そこで今回、吉川元春は出羽元祐を粛清する目的も兼ねて、浅井軍の足止め役に任じようと提案したのである。元春の意図を理解した就辰はふっと息を吐いた。


「なるほど。已むを得ませぬな。皆の者、退却だ!」


こうして、半数を傭兵によって構成された毛利軍は、先陣の大敗により中陣まで瓦解することとなり、本隊が浅井軍との決戦に挑むこともできず、毛利就辰は山吹城へ退却を余儀なくされたのである。
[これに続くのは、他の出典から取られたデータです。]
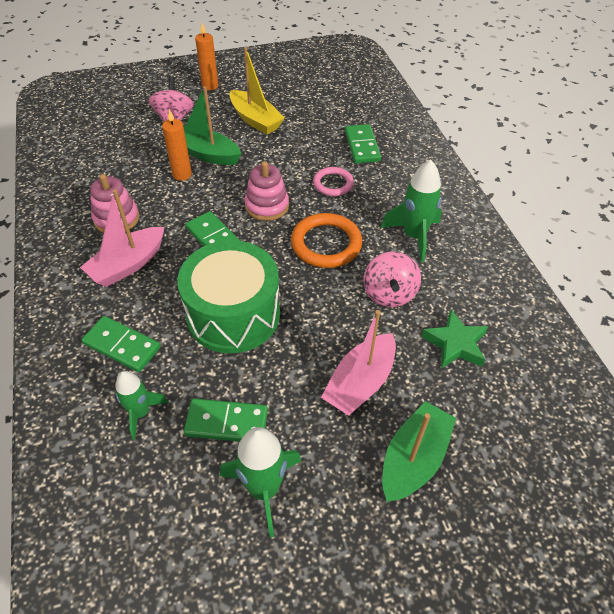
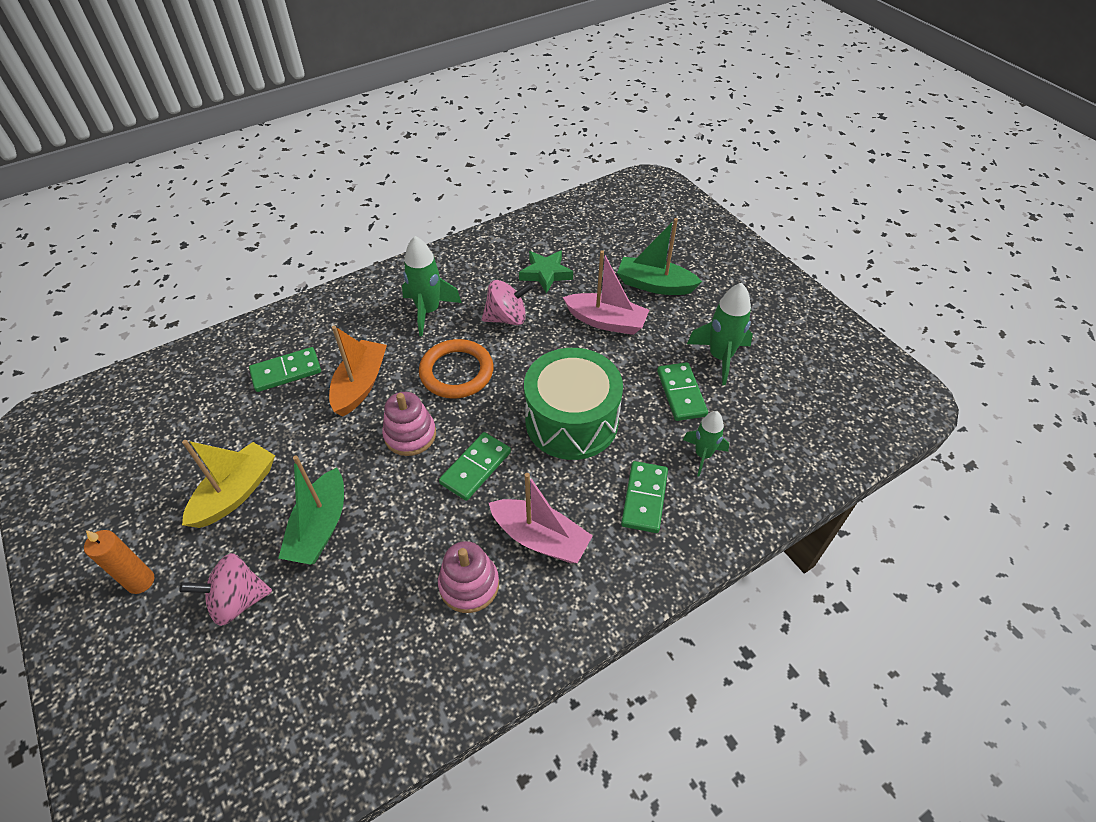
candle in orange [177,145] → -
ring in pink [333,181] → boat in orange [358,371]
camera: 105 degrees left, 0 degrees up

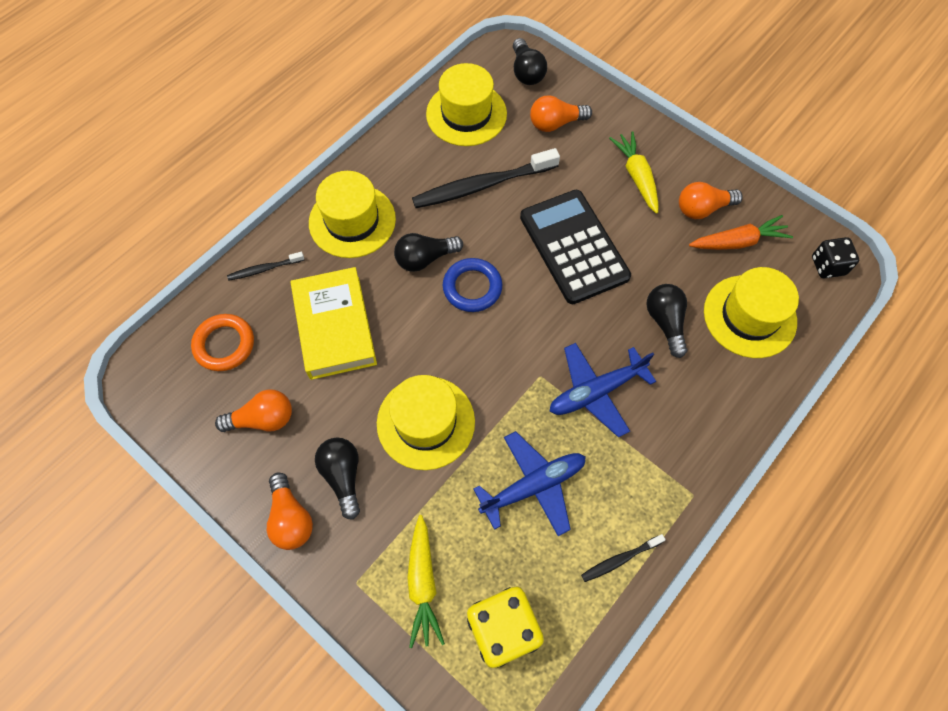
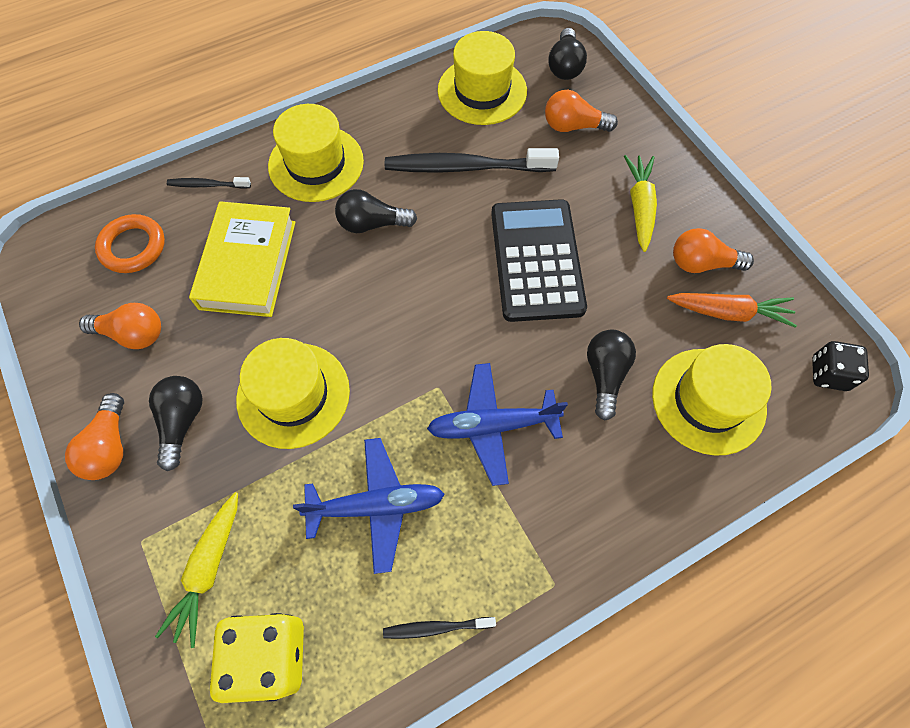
ring in blue [472,285] → -
camera: 20 degrees right, 0 degrees up

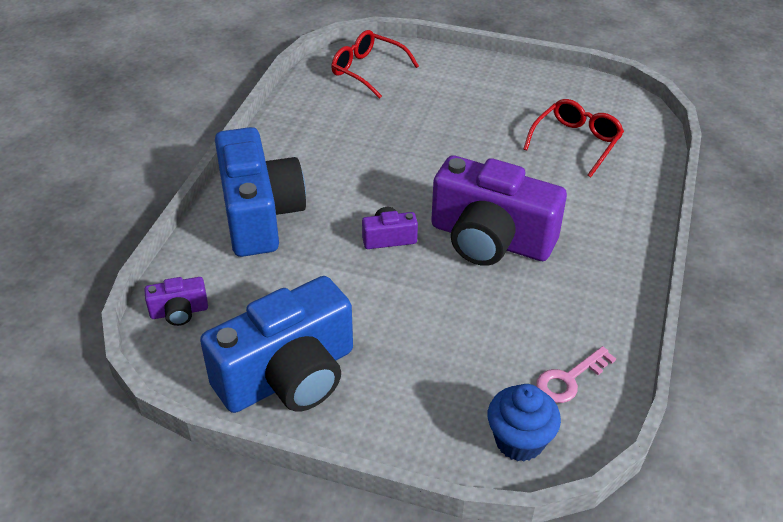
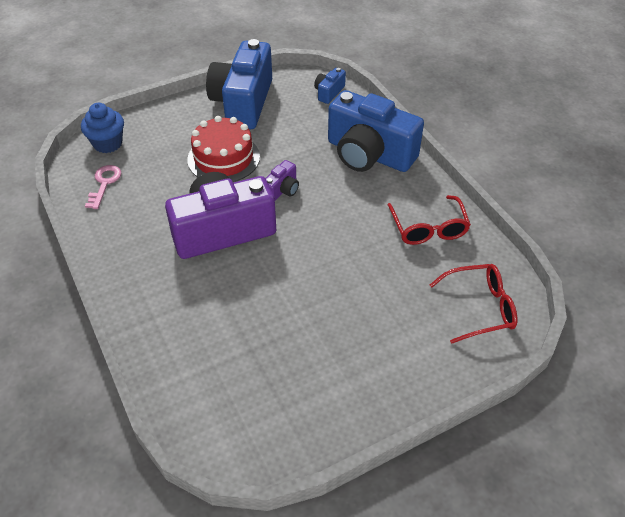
glasses in red [573,138] → glasses in red [429,220], shifted
camera in purple [176,301] → camera in blue [330,86]
- → cake in red [223,149]
camera: 135 degrees right, 5 degrees up

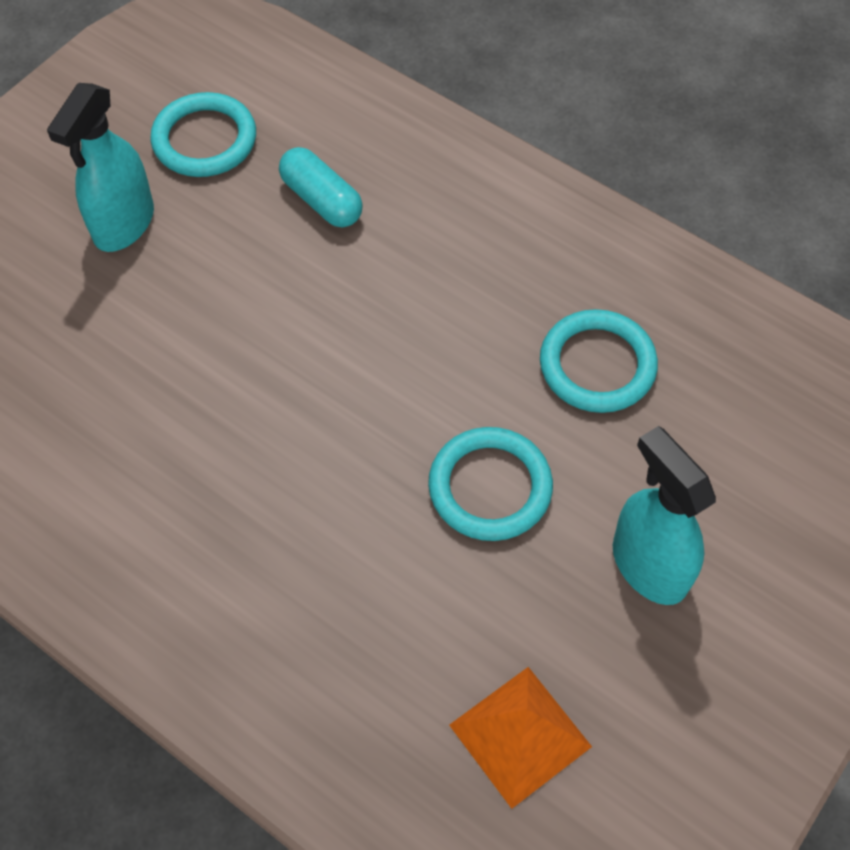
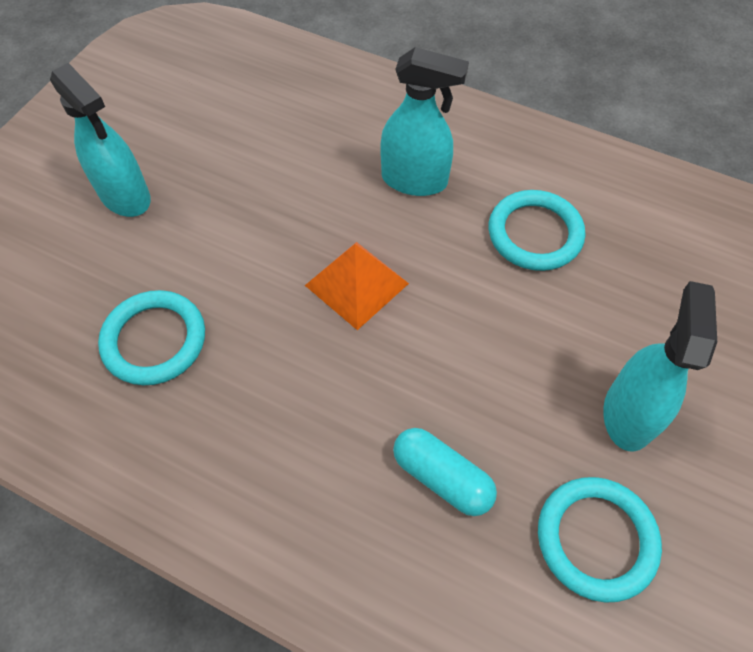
ring in turquoise [490,484] → ring in turquoise [537,230], shifted
pyramid in orange [520,738] → pyramid in orange [357,286], shifted
- → spray bottle in turquoise [424,121]
camera: 170 degrees right, 0 degrees up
「朝山の戦い」で大勝した浅井長政は手を緩めることなく、抵抗の激しい要害山城を攻め、守将の出羽元祐の壮絶な討死の末に攻略すると、さらに石見銀山の南北を守る石見城、矢筈城、矢滝城の3つの支城を次々と攻め落とした。


そして8月1日、毛利就辰の籠る山吹城は、浅井軍3万3千の軍勢に包囲されたのであった。




◇◇◇




石見国・山吹城。


8月2日。山吹城を包囲する浅井軍の本陣を突然、意外な来客が訪ねた。浅井長政は一見しただけで高貴な身分だと目を丸くした。


「浅井加賀守殿、お初に御目に掛かる。拙僧は九条恵空と申す」


「禅閤様にございますか!」


「良い、良い。お気になさるな。元は関白とは言えども仏門に入った身であれば、上座を空けずとも構わぬ」


恵空は席を動こうとする長政を片手で制止し、穏やかな物腰で告げるが、長政は額面どおりに受け取らず、恵空に上座を譲る。


恵空は既に63歳の老僧だが、かつての俗名は九条稙通と言い、35年ほど前に関白と藤氏長者に登り詰めた九条家16代当主である。


(関白を務めたほどの人物がわざわざ訪ねてきたのだ。おそらく毛利が朝廷に和睦の斡旋を頼んだのであろう)


長政は恵空の訪問の意図を推理し、心中でそう呟いた。